How their race politics liberated the elites from their obligations to the rest of us

How their race politics liberated the elites from their obligations to the rest of us. By Matthew Crawford.

Consider the moral ecology inhabited by the broader gentility: the salaried decision-makers and ideas-managers who service the global arrangement from various departments of the ideological apparatus. They may work in NGOs, the governing bodies of the EU, corporate journalism, HR departments, the celebrity-industrial complex, the universities, Big Tech, etc. …

They have broken free of the claims of allegiance made upon them by the particular communities they emerge from.

How does this work, psychologically? The idea of a common good has given way to a partition of citizens along the lines of a moral hierarchy — one that just happens to mirror their material fortunes …

Instead of feeling bound up in a shared fate with one’s countrymen, one develops an alternate solidarity that is placeless. The relatability across national borders that the gentlefolk feel in one another’s company — the gracious ease and trust, the shared points of reference in high-prestige opinion — has something to do with their uniformly high standing in the moral hierarchy that divides citizen from citizen within their own nations. The decision-making class has discovered that it enjoys the mandate of heaven, and with this comes certain permissions; certain exemptions from democratic scruple.

The permission structure is built around grievance politics. Very simply: if the nation is fundamentally racist, sexist and homophobic, I owe it nothing.

That’s their story, and they’re sticking to it.

In The Revolt of the Elites, Christopher Lasch spelled out in greater detail the role that claims of racial and sexual oppression play in securing release from allegiance to the nation — not just for those who identify as its victims, but for those with the moral sensitivity to see victimisation where it may not be apparent, and who make this capacity a touchstone of their identity. It becomes a token of moral elevation by which we recognise one another, and distinguish ourselves from the broader run of citizens. …

Black Americans serve a crucial function for the white bourgeoisie. As the emblem and proof of America’s illegitimacy, they anchor a politics of repudiation in which the idea of a common good has little purchase.

This illegitimacy transcends any particular historical facts about slavery and segregation. Indeed it transcends America, as one can surmise by the ease with which American grievance politics has been exported throughout the Western world. … Most recently, the transatlantic festival of George Floyd attests to the fact that it isn’t simply America that stands accused.

F*** the deplorable working class. The modern gentility are so over them. Now they just look after themselves, thank you very much.

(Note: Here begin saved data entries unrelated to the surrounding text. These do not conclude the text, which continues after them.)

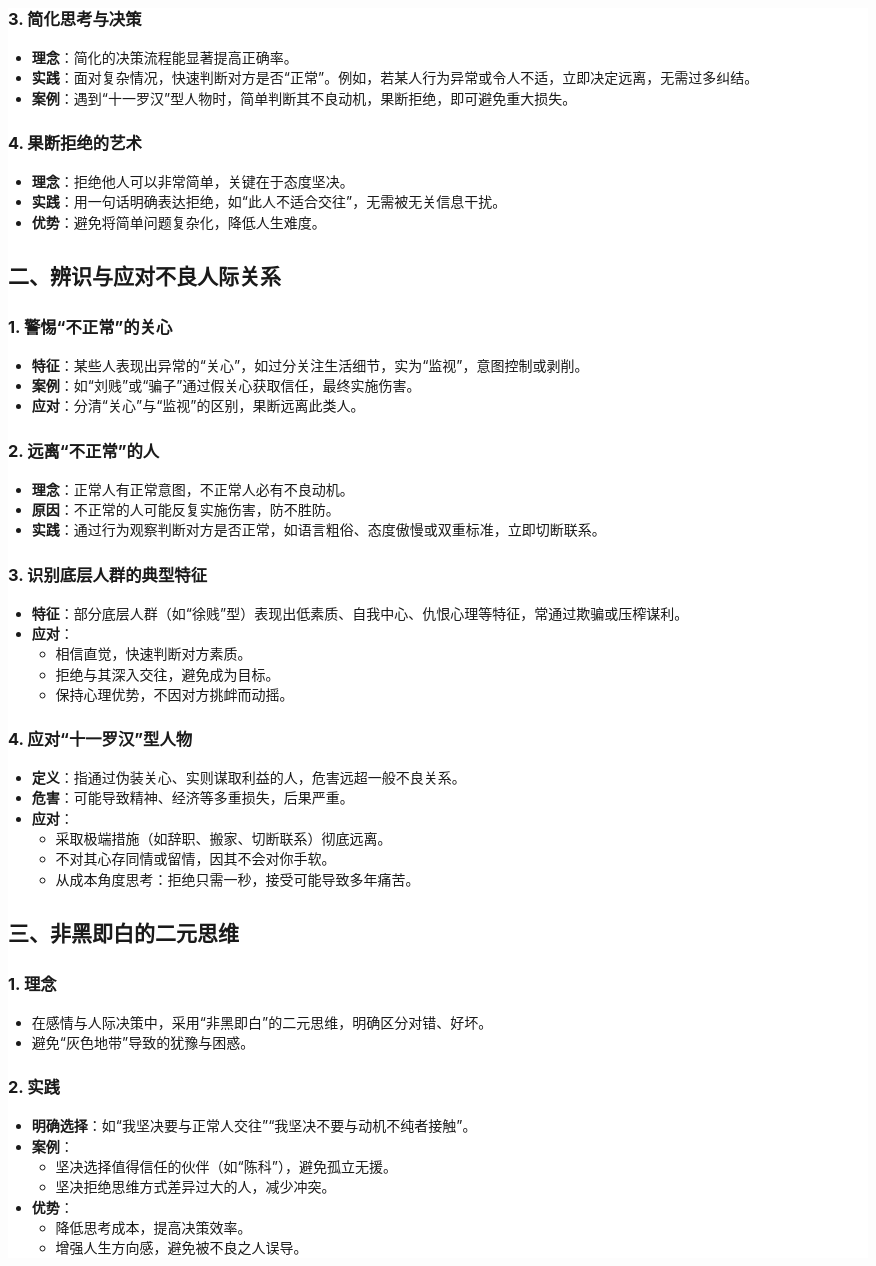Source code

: ### 3. 简化思考与决策
- **理念**：简化的决策流程能显著提高正确率。
- **实践**：面对复杂情况，快速判断对方是否“正常”。例如，若某人行为异常或令人不适，立即决定远离，无需过多纠结。
- **案例**：遇到“十一罗汉”型人物时，简单判断其不良动机，果断拒绝，即可避免重大损失。

### 4. 果断拒绝的艺术
- **理念**：拒绝他人可以非常简单，关键在于态度坚决。
- **实践**：用一句话明确表达拒绝，如“此人不适合交往”，无需被无关信息干扰。
- **优势**：避免将简单问题复杂化，降低人生难度。

## 二、辨识与应对不良人际关系

### 1. 警惕“不正常”的关心
- **特征**：某些人表现出异常的“关心”，如过分关注生活细节，实为“监视”，意图控制或剥削。
- **案例**：如“刘贱”或“骗子”通过假关心获取信任，最终实施伤害。
- **应对**：分清“关心”与“监视”的区别，果断远离此类人。

### 2. 远离“不正常”的人
- **理念**：正常人有正常意图，不正常人必有不良动机。
- **原因**：不正常的人可能反复实施伤害，防不胜防。
- **实践**：通过行为观察判断对方是否正常，如语言粗俗、态度傲慢或双重标准，立即切断联系。

### 3. 识别底层人群的典型特征
- **特征**：部分底层人群（如“徐贱”型）表现出低素质、自我中心、仇恨心理等特征，常通过欺骗或压榨谋利。
- **应对**：
  - 相信直觉，快速判断对方素质。
  - 拒绝与其深入交往，避免成为目标。
  - 保持心理优势，不因对方挑衅而动摇。

### 4. 应对“十一罗汉”型人物
- **定义**：指通过伪装关心、实则谋取利益的人，危害远超一般不良关系。
- **危害**：可能导致精神、经济等多重损失，后果严重。
- **应对**：
  - 采取极端措施（如辞职、搬家、切断联系）彻底远离。
  - 不对其心存同情或留情，因其不会对你手软。
  - 从成本角度思考：拒绝只需一秒，接受可能导致多年痛苦。

## 三、非黑即白的二元思维

### 1. 理念
- 在感情与人际决策中，采用“非黑即白”的二元思维，明确区分对错、好坏。
- 避免“灰色地带”导致的犹豫与困惑。

### 2. 实践
- **明确选择**：如“我坚决要与正常人交往”“我坚决不要与动机不纯者接触”。
- **案例**：
  - 坚决选择值得信任的伙伴（如“陈科”），避免孤立无援。
  - 坚决拒绝思维方式差异过大的人，减少冲突。
- **优势**：
  - 降低思考成本，提高决策效率。
  - 增强人生方向感，避免被不良之人误导。
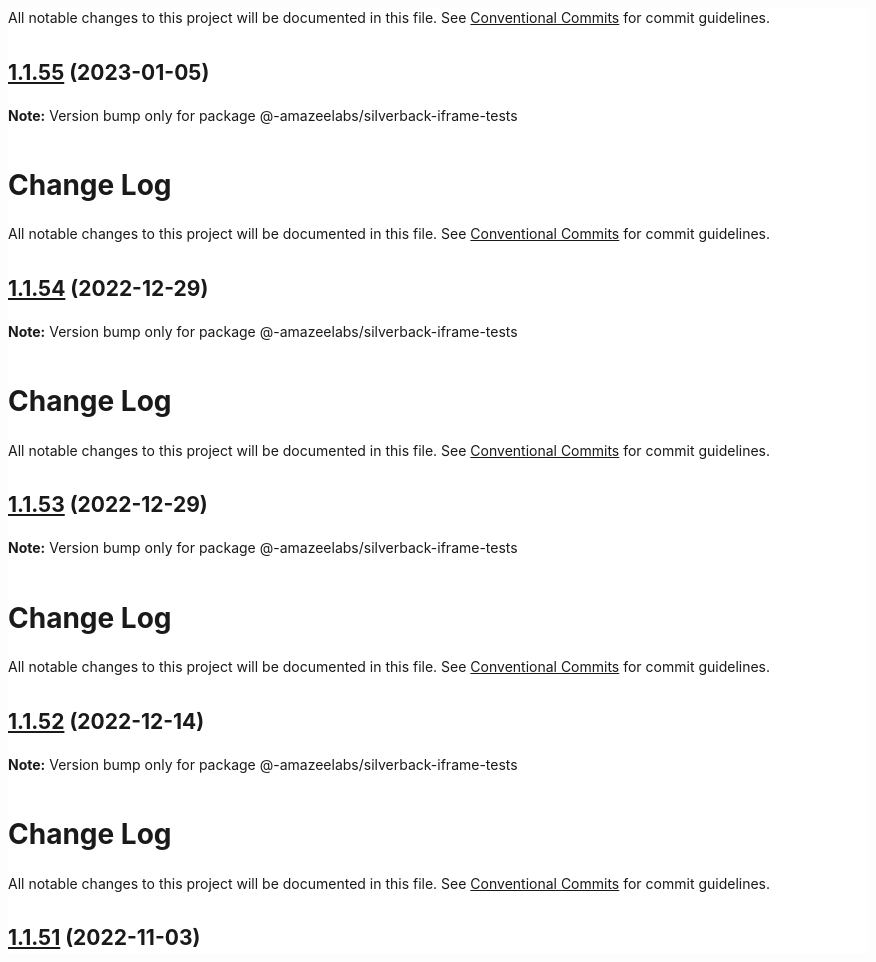 All notable changes to this project will be documented in this file. See
[Conventional Commits](https://conventionalcommits.org) for commit guidelines.

## [1.1.55](https://github.com/AmazeeLabs/silverback-mono/compare/@-amazeelabs/silverback-iframe-tests@1.1.54...@-amazeelabs/silverback-iframe-tests@1.1.55) (2023-01-05)

**Note:** Version bump only for package @-amazeelabs/silverback-iframe-tests

# Change Log

All notable changes to this project will be documented in this file. See
[Conventional Commits](https://conventionalcommits.org) for commit guidelines.

## [1.1.54](https://github.com/AmazeeLabs/silverback-mono/compare/@-amazeelabs/silverback-iframe-tests@1.1.53...@-amazeelabs/silverback-iframe-tests@1.1.54) (2022-12-29)

**Note:** Version bump only for package @-amazeelabs/silverback-iframe-tests

# Change Log

All notable changes to this project will be documented in this file. See
[Conventional Commits](https://conventionalcommits.org) for commit guidelines.

## [1.1.53](https://github.com/AmazeeLabs/silverback-mono/compare/@-amazeelabs/silverback-iframe-tests@1.1.52...@-amazeelabs/silverback-iframe-tests@1.1.53) (2022-12-29)

**Note:** Version bump only for package @-amazeelabs/silverback-iframe-tests

# Change Log

All notable changes to this project will be documented in this file. See
[Conventional Commits](https://conventionalcommits.org) for commit guidelines.

## [1.1.52](https://github.com/AmazeeLabs/silverback-mono/compare/@-amazeelabs/silverback-iframe-tests@1.1.51...@-amazeelabs/silverback-iframe-tests@1.1.52) (2022-12-14)

**Note:** Version bump only for package @-amazeelabs/silverback-iframe-tests

# Change Log

All notable changes to this project will be documented in this file. See
[Conventional Commits](https://conventionalcommits.org) for commit guidelines.

## [1.1.51](https://github.com/AmazeeLabs/silverback-mono/compare/@-amazeelabs/silverback-iframe-tests@1.1.50...@-amazeelabs/silverback-iframe-tests@1.1.51) (2022-11-03)
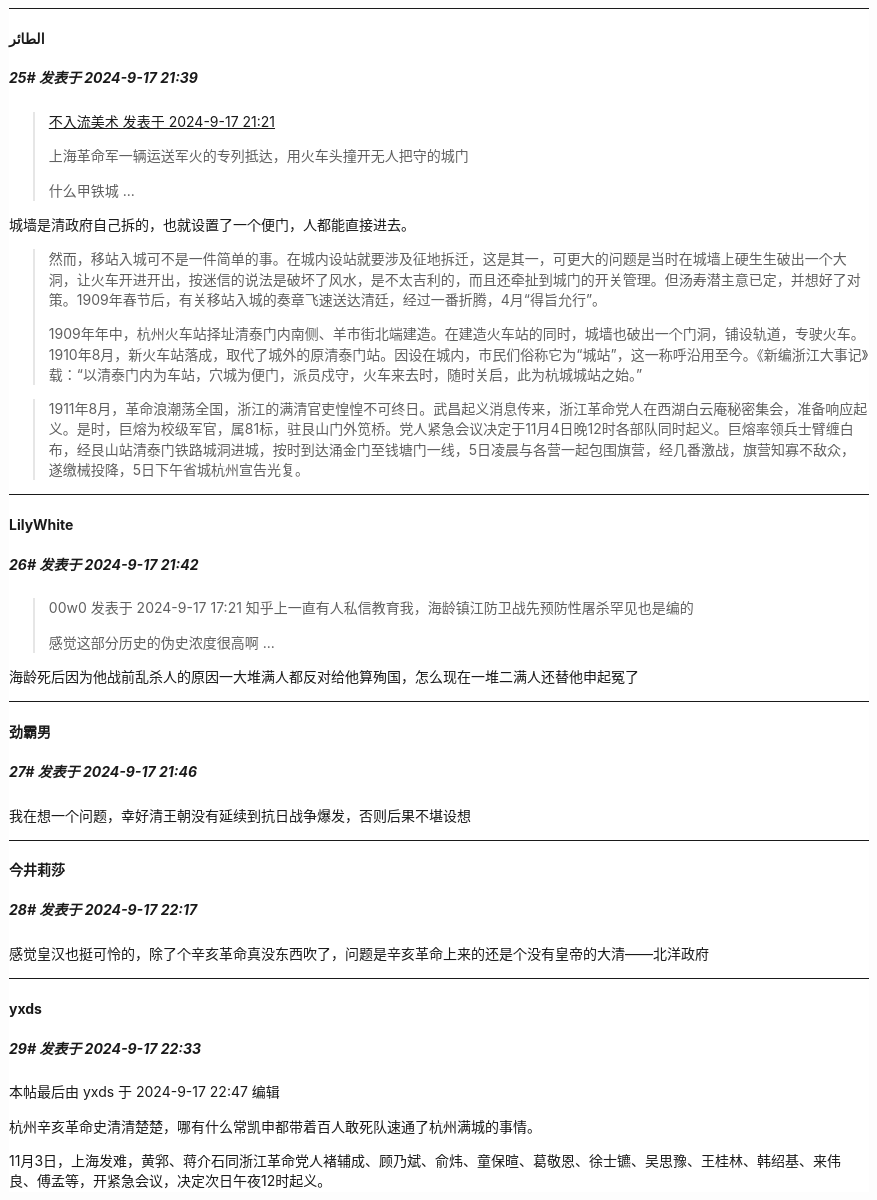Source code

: *****

####  الطائر  
##### 25#       发表于 2024-9-17 21:39

<blockquote><a href="httphttps://bbs.saraba1st.com/2b/forum.php?mod=redirect&amp;goto=findpost&amp;pid=66229531&amp;ptid=2199698" target="_blank">不入流美术 发表于 2024-9-17 21:21</a>

上海革命军一辆运送军火的专列抵达，用火车头撞开无人把守的城门

什么甲铁城 ...</blockquote>
城墙是清政府自己拆的，也就设置了一个便门，人都能直接进去。
 <blockquote>然而，移站入城可不是一件简单的事。在城内设站就要涉及征地拆迁，这是其一，可更大的问题是当时在城墙上硬生生破出一个大洞，让火车开进开出，按迷信的说法是破坏了风水，是不太吉利的，而且还牵扯到城门的开关管理。但汤寿潜主意已定，并想好了对策。1909年春节后，有关移站入城的奏章飞速送达清廷，经过一番折腾，4月“得旨允行”。

1909年年中，杭州火车站择址清泰门内南侧、羊市街北端建造。在建造火车站的同时，城墙也破出一个门洞，铺设轨道，专驶火车。1910年8月，新火车站落成，取代了城外的原清泰门站。因设在城内，市民们俗称它为“城站”，这一称呼沿用至今。《新编浙江大事记》载：“以清泰门内为车站，穴城为便门，派员戍守，火车来去时，随时关启，此为杭城城站之始。”</blockquote><blockquote>1911年8月，革命浪潮荡全国，浙江的满清官吏惶惶不可终日。武昌起义消息传来，浙江革命党人在西湖白云庵秘密集会，准备响应起义。是时，巨熔为校级军官，属81标，驻艮山门外笕桥。党人紧急会议决定于11月4日晚12时各部队同时起义。巨熔率领兵士臂缠白布，经艮山站清泰门铁路城洞进城，按时到达涌金门至钱塘门一线，5日凌晨与各营一起包围旗营，经几番激战，旗营知寡不敌众，遂缴械投降，5日下午省城杭州宣告光复。</blockquote>

*****

####  LilyWhite  
##### 26#       发表于 2024-9-17 21:42

<blockquote>00w0 发表于 2024-9-17 17:21
知乎上一直有人私信教育我，海龄镇江防卫战先预防性屠杀罕见也是编的

感觉这部分历史的伪史浓度很高啊 ...</blockquote>
海龄死后因为他战前乱杀人的原因一大堆满人都反对给他算殉国，怎么现在一堆二满人还替他申起冤了

*****

####  劲霸男  
##### 27#       发表于 2024-9-17 21:46

我在想一个问题，幸好清王朝没有延续到抗日战争爆发，否则后果不堪设想

*****

####  今井莉莎  
##### 28#       发表于 2024-9-17 22:17

感觉皇汉也挺可怜的，除了个辛亥革命真没东西吹了，问题是辛亥革命上来的还是个没有皇帝的大清——北洋政府

*****

####  yxds  
##### 29#       发表于 2024-9-17 22:33

 本帖最后由 yxds 于 2024-9-17 22:47 编辑 

杭州辛亥革命史清清楚楚，哪有什么常凯申都带着百人敢死队速通了杭州满城的事情。

11月3日，上海发难，黄郛、蒋介石同浙江革命党人褚辅成、顾乃斌、俞炜、童保暄、葛敬恩、徐士镳、吴思豫、王桂林、韩绍基、来伟良、傅孟等，开紧急会议，决定次日午夜12时起义。 
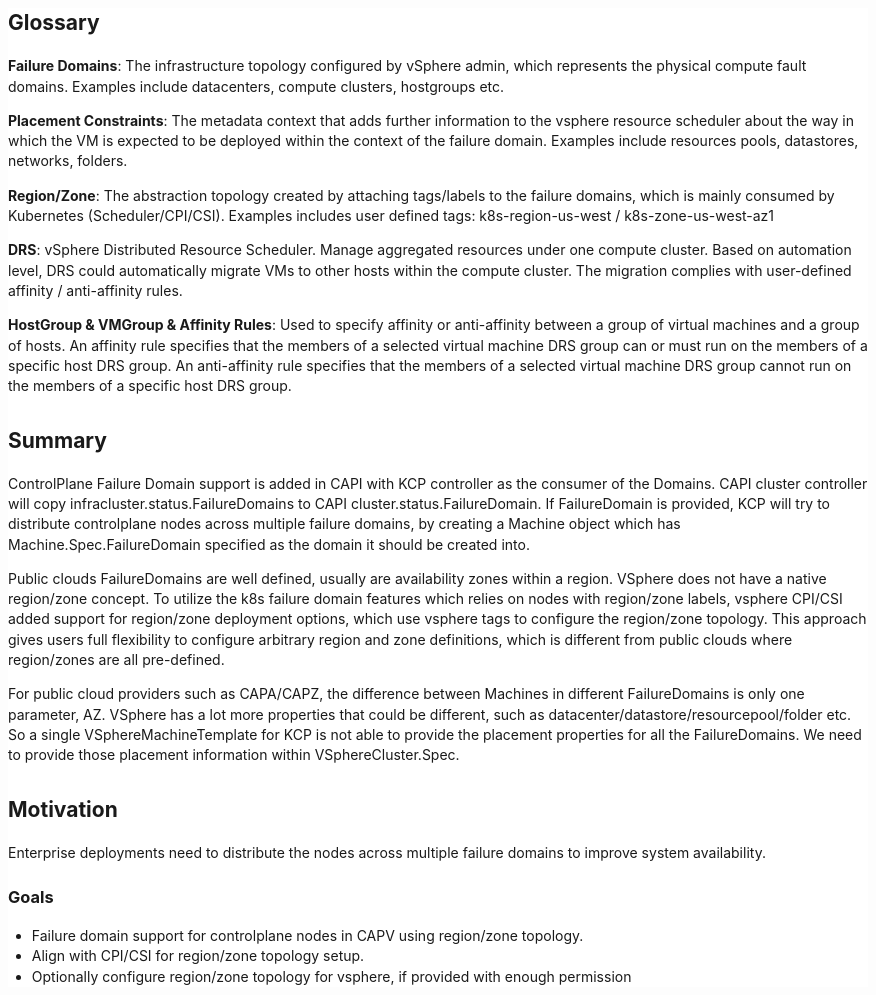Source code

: ## Glossary

**Failure Domains**: The infrastructure topology configured by vSphere admin, which represents the physical compute fault domains. Examples include datacenters, compute clusters, hostgroups etc.

**Placement Constraints**: The metadata context that adds further information to the vsphere resource scheduler about the way in which the VM is expected to be deployed within the context of the failure domain. Examples include resources pools, datastores, networks, folders.

**Region/Zone**: The abstraction topology created by attaching tags/labels to the failure domains, which is mainly consumed by Kubernetes (Scheduler/CPI/CSI). Examples includes user defined tags:  k8s-region-us-west / k8s-zone-us-west-az1

**DRS**: vSphere Distributed Resource Scheduler. Manage aggregated resources under one compute cluster. Based on automation level, DRS could automatically migrate VMs to other hosts within the compute cluster. The migration complies with user-defined affinity / anti-affinity rules.

**HostGroup & VMGroup & Affinity Rules**: Used to specify affinity or anti-affinity between a group of virtual machines and a group of hosts. An affinity rule specifies that the members of a selected virtual machine DRS group can or must run on the members of a specific host DRS group. An anti-affinity rule specifies that the members of a selected virtual machine DRS group cannot run on the members of a specific host DRS group.

## Summary

ControlPlane Failure Domain support is added in CAPI with KCP controller as the consumer of the Domains. CAPI cluster controller will copy infracluster.status.FailureDomains to CAPI cluster.status.FailureDomain. If FailureDomain is provided, KCP will try to distribute controlplane nodes across multiple failure domains, by creating a Machine object which has Machine.Spec.FailureDomain specified as the domain it should be created into.

Public clouds FailureDomains are well defined, usually are availability zones within a region. VSphere does not have a native region/zone concept. To utilize the k8s failure domain features which relies on nodes with region/zone labels, vsphere CPI/CSI added support for region/zone deployment options, which use vsphere tags to configure the region/zone topology. This approach gives users full flexibility to configure arbitrary region and zone definitions, which is different from public clouds where region/zones are all pre-defined.

For public cloud providers such as CAPA/CAPZ, the difference between Machines in different FailureDomains is only one parameter, AZ. VSphere has a lot more properties that could be different, such as datacenter/datastore/resourcepool/folder etc. So a single VSphereMachineTemplate for KCP is not able to provide the placement properties for all the FailureDomains. We need to provide those placement information within VSphereCluster.Spec.

## Motivation

Enterprise deployments need to distribute the nodes across multiple failure domains to improve system availability.

### Goals

* Failure domain support for controlplane nodes in CAPV using region/zone topology.
* Align with CPI/CSI for region/zone topology setup.
* Optionally configure region/zone topology for vsphere, if provided with enough permission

The social order is corrupt, then. The labour movement once had an alternative order to offer in its stead, drawing on the socialist tradition….

The moral authority of the black person, as victim, gave the bourgeoisie permission to withdraw its allegiance from the social order, just as black people were gaining fuller admittance to it. …

The civil rights movement of black Americans became the template for subsequent claims by women, gays and transgender persons, each based on a further discovery of moral failing buried deep in the heart of America. Hence a further license, indeed mandate, granted to individual conscience, as against the claims of the nation. …

Bureaucrats, good government jobs immune from market discipline, and ever-bigger government for their fellow travelers:

The notion of expertise is important. There appears to be a circle of mutual support between political correctness, technocratic administration, and the bloated educational machinery. Because smartness (as indicated by educational credentials) confers title to rule in a technocratic regime, the ruling class adopts a distinctly cognitivist view: virtue does not consist of anything you do or don’t do, it consists of having the correct opinions. This is attractive, as one may then exempt oneself from the high-minded policies one inflicts upon everyone else. …

You can de-legitimise the police out of a professed concern for black people, and the explosion of murder will be confined to black parts of the city you never see, and journalists are not interested in. In this way, you can be magnanimous while avoiding the moral pollution and that comes from noticing reality.

With this clerisy’s systemic lack of “skin in the game”, the idea of a common good becomes a weak abstraction. Maintaining one’s own purity of opinion, on the other hand, has real psychic consequence, as it is the basis for one’s feeling of belonging — not to the community one happens to reside in, but to the tribe of the elect.

And to be in good standing with the new class of the elect is also to be in good standing financially. Funny that.